Task directions: Would you give the listing again exactly, without its images?

Provided material:
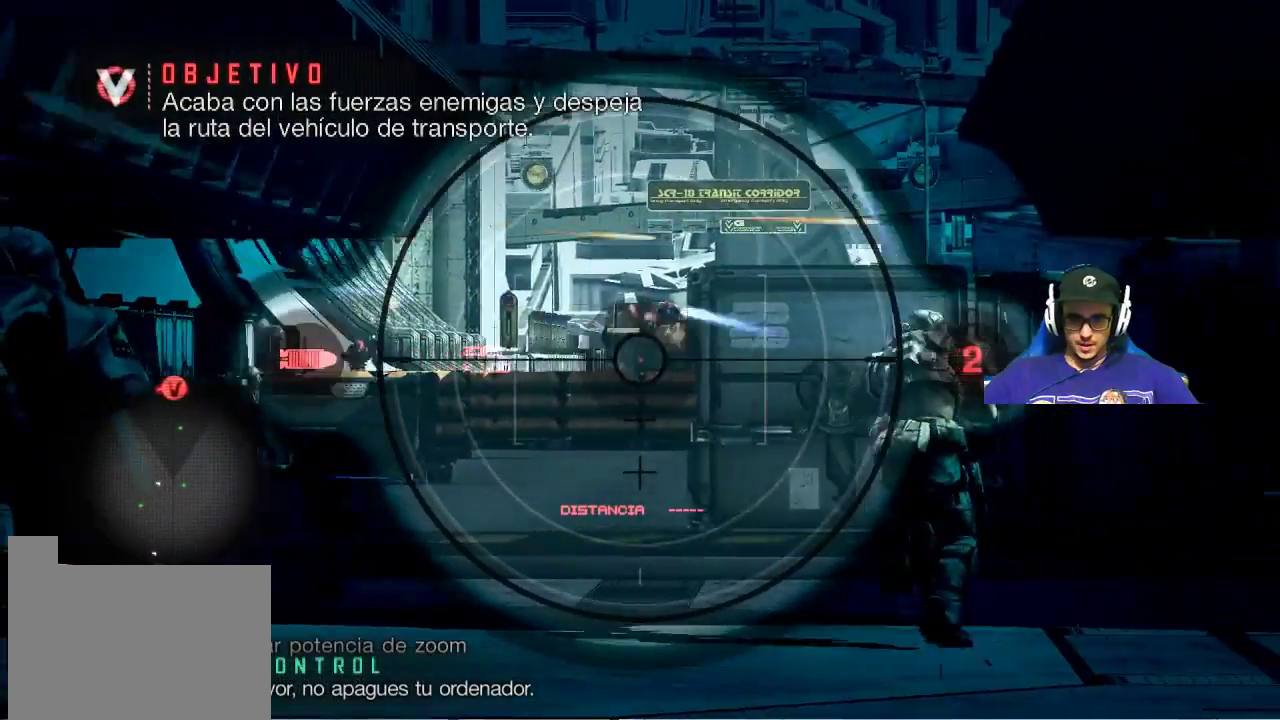
{"keys": [], "mouse": ["right"], "mouse_move": "still", "events": []}
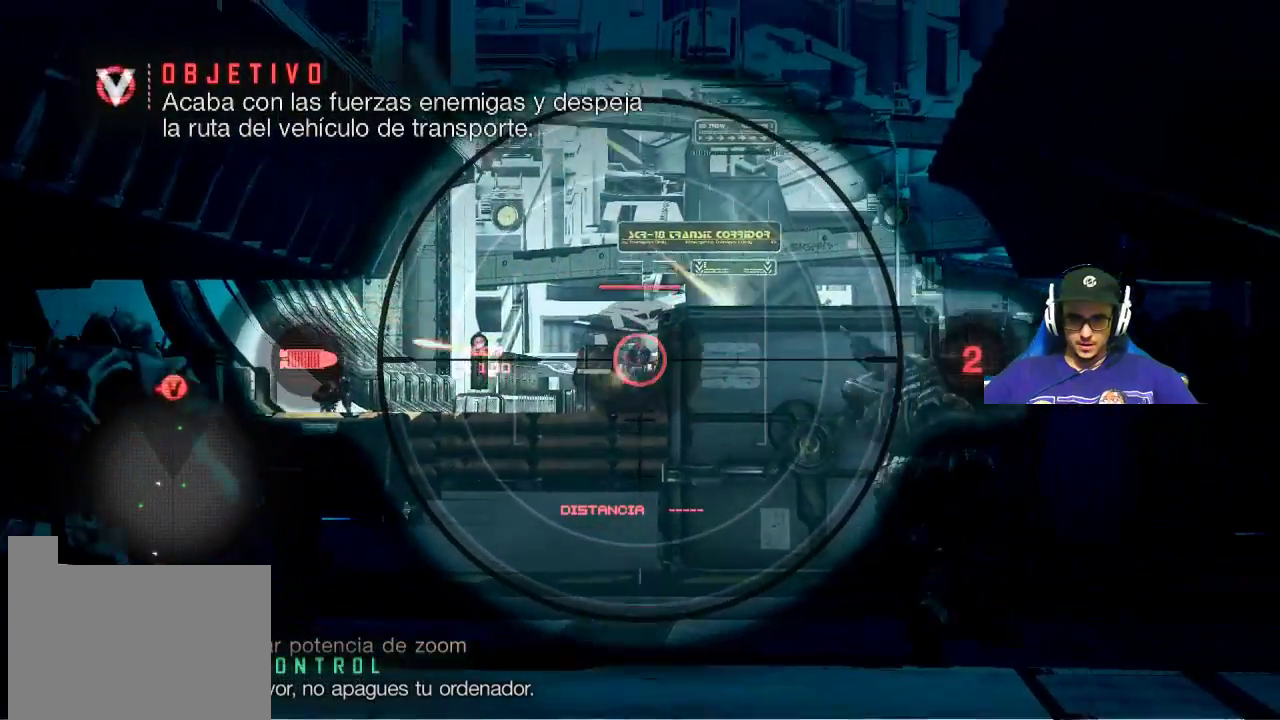
{"keys": [], "mouse": ["right"], "mouse_move": "still", "events": []}
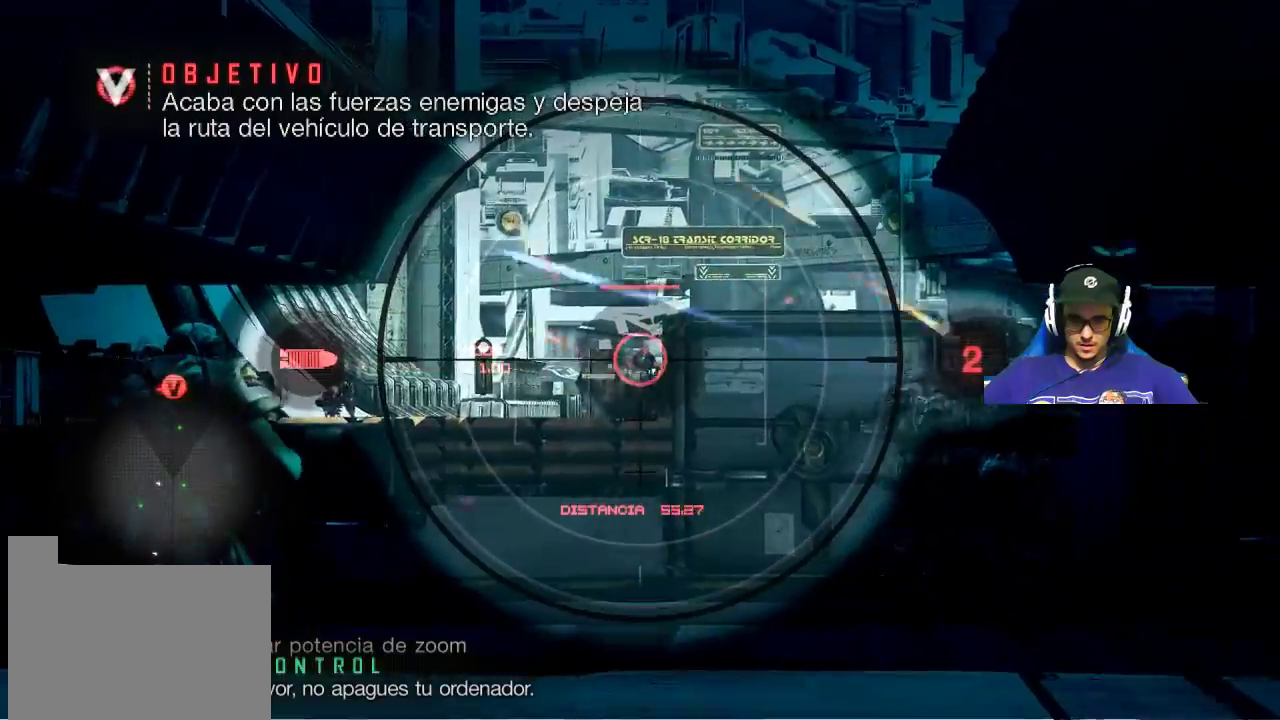
{"keys": [], "mouse": ["right"], "mouse_move": "still", "events": [[133, "mouse_left", "down"], [283, "mouse_left", "up"]]}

Solution to this problem:
{"keys": [], "mouse": ["right"], "mouse_move": "still", "events": []}
{"keys": [], "mouse": ["right"], "mouse_move": "still", "events": []}
{"keys": [], "mouse": ["right"], "mouse_move": "still", "events": [[133, "mouse_left", "down"], [283, "mouse_left", "up"]]}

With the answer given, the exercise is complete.